Your task ▸
Reproduce the records word for word, starting with their first line and going on through the line with "text_box [936, 63, 1405, 147]", both included.

## begin Supplied information

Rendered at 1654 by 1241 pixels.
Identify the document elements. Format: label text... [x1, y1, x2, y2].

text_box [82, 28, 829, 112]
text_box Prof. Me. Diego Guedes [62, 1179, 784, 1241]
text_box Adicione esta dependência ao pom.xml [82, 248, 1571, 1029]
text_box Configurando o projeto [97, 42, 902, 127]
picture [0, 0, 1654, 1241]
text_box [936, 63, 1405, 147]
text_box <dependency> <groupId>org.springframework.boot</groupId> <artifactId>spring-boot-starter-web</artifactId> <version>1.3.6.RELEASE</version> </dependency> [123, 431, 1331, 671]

## end Supplied information

Reply to the task ▸
Rendered at 1654 by 1241 pixels.
Identify the document elements. Format: label text... [x1, y1, x2, y2].

text_box [82, 28, 829, 112]
text_box Prof. Me. Diego Guedes [62, 1179, 784, 1241]
text_box Adicione esta dependência ao pom.xml [82, 248, 1571, 1029]
text_box Configurando o projeto [97, 42, 902, 127]
picture [0, 0, 1654, 1241]
text_box [936, 63, 1405, 147]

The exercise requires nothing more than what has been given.